## Written request
Copy every one of the lines below, character for character.
### Input ###
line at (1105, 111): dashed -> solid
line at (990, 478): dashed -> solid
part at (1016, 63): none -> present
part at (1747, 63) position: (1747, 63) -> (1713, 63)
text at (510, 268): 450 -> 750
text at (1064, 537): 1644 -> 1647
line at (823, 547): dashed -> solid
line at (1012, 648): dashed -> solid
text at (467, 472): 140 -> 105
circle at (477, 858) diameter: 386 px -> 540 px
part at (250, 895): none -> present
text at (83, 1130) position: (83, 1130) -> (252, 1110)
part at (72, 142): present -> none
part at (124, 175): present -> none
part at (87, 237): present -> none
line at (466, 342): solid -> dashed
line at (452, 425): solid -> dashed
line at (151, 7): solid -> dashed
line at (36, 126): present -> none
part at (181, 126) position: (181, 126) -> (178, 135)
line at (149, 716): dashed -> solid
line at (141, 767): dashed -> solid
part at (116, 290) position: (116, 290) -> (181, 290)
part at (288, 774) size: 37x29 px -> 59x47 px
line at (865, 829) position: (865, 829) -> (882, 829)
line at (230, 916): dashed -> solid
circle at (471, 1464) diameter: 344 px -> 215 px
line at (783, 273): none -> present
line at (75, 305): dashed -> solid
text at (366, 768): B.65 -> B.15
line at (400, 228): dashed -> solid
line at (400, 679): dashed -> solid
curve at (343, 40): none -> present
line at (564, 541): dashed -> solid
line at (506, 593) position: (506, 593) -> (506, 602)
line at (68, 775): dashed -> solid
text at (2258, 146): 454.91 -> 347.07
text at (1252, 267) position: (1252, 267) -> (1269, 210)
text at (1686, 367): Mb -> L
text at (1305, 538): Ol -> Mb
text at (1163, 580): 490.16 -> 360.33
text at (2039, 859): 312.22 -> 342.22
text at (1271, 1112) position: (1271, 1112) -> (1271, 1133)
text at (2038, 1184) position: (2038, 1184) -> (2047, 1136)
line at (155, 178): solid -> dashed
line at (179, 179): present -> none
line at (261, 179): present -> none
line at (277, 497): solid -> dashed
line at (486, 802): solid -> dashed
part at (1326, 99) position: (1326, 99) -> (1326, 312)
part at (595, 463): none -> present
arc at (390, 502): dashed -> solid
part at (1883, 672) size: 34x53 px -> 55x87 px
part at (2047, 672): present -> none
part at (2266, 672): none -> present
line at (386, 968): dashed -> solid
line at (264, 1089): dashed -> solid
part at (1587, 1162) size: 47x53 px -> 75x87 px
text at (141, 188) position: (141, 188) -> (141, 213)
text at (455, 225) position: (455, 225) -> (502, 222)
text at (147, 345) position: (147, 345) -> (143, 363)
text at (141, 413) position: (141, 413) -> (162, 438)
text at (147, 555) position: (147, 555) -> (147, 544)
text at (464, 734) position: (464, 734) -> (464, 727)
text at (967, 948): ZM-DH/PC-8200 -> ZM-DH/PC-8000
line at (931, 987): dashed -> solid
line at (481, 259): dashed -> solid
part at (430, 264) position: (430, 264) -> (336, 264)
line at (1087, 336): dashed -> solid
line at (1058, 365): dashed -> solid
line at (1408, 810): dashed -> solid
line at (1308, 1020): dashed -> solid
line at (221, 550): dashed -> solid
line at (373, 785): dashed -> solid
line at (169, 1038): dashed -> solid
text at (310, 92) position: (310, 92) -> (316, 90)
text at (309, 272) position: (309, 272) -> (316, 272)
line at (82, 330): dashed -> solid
###
## Solved exercise
line at (1105, 111): dashed -> solid
line at (990, 478): dashed -> solid
part at (1016, 63): none -> present
part at (1747, 63) position: (1747, 63) -> (1713, 63)
text at (510, 268): 450 -> 750
text at (1064, 537): 1644 -> 1647
line at (823, 547): dashed -> solid
line at (1012, 648): dashed -> solid
text at (467, 472): 140 -> 105
circle at (477, 858) diameter: 386 px -> 540 px
part at (250, 895): none -> present
text at (83, 1130) position: (83, 1130) -> (252, 1110)
part at (72, 142): present -> none
part at (124, 175): present -> none
part at (87, 237): present -> none
line at (466, 342): solid -> dashed
line at (452, 425): solid -> dashed
line at (151, 7): solid -> dashed
line at (36, 126): present -> none
part at (181, 126) position: (181, 126) -> (178, 135)
line at (149, 716): dashed -> solid
line at (141, 767): dashed -> solid
part at (116, 290) position: (116, 290) -> (181, 290)
part at (288, 774) size: 37x29 px -> 59x47 px
line at (865, 829) position: (865, 829) -> (882, 829)
line at (230, 916): dashed -> solid
circle at (471, 1464) diameter: 344 px -> 215 px
line at (783, 273): none -> present
line at (75, 305): dashed -> solid
text at (366, 768): B.65 -> B.15
line at (400, 228): dashed -> solid
line at (400, 679): dashed -> solid
curve at (343, 40): none -> present
line at (564, 541): dashed -> solid
line at (506, 593) position: (506, 593) -> (506, 602)
line at (68, 775): dashed -> solid
text at (2258, 146): 454.91 -> 347.07
text at (1252, 267) position: (1252, 267) -> (1269, 210)
text at (1686, 367): Mb -> L
text at (1305, 538): Ol -> Mb
text at (1163, 580): 490.16 -> 360.33
text at (2039, 859): 312.22 -> 342.22
text at (1271, 1112) position: (1271, 1112) -> (1271, 1133)
text at (2038, 1184) position: (2038, 1184) -> (2047, 1136)
line at (155, 178): solid -> dashed
line at (179, 179): present -> none
line at (261, 179): present -> none
line at (277, 497): solid -> dashed
line at (486, 802): solid -> dashed
part at (1326, 99) position: (1326, 99) -> (1326, 312)
part at (595, 463): none -> present
arc at (390, 502): dashed -> solid
part at (1883, 672) size: 34x53 px -> 55x87 px
part at (2047, 672): present -> none
part at (2266, 672): none -> present
line at (386, 968): dashed -> solid
line at (264, 1089): dashed -> solid
part at (1587, 1162) size: 47x53 px -> 75x87 px
text at (141, 188) position: (141, 188) -> (141, 213)
text at (455, 225) position: (455, 225) -> (502, 222)
text at (147, 345) position: (147, 345) -> (143, 363)
text at (141, 413) position: (141, 413) -> (162, 438)
text at (147, 555) position: (147, 555) -> (147, 544)
text at (464, 734) position: (464, 734) -> (464, 727)
text at (967, 948): ZM-DH/PC-8200 -> ZM-DH/PC-8000
line at (931, 987): dashed -> solid
line at (481, 259): dashed -> solid
part at (430, 264) position: (430, 264) -> (336, 264)
line at (1087, 336): dashed -> solid
line at (1058, 365): dashed -> solid
line at (1408, 810): dashed -> solid
line at (1308, 1020): dashed -> solid
line at (221, 550): dashed -> solid
line at (373, 785): dashed -> solid
line at (169, 1038): dashed -> solid
text at (310, 92) position: (310, 92) -> (316, 90)
text at (309, 272) position: (309, 272) -> (316, 272)
line at (82, 330): dashed -> solid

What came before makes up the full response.